The team at Stanford improved on that previous work using a four-fingered hand with a high contact area and better load sharing across finger pad patches. As a result, this bio-inspired hand is capable of grasping a variety of objects from those with flat and smooth surfaces to those with organic and uneven ones.
"Gecko-inspired adhesives with a compliant backing are a good solution because you can grasp very lightly but still pull quite hard. Any application where gentle grasps with high pulling forces are desirable will be improved by this technology," Ruotolo said.
In practice, it means this hand has the strength of more standard manufacturing manipulators like the dreaded clawed gripper, as well as the mechanical tenderness needed to handle fragile objects like eggs or fruit.

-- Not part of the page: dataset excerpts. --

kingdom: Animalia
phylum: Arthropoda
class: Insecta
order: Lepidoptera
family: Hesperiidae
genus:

The resulting device was dubbed farmHand, taking its name both from its ability to carefully manipulate soft foodstuffs like tomatoes and grapes, and from a nickname for Stanford, which is sometimes called "The Farm."
FarmHand lives in that sort of mythic middle ground of robotics, capable of a wide range of dexterous tasks while also being strong. The potential applications range from the very down to Earth, assisting in farming, to high-flying adventures in space helping astronauts to manipulate objects in microgravity.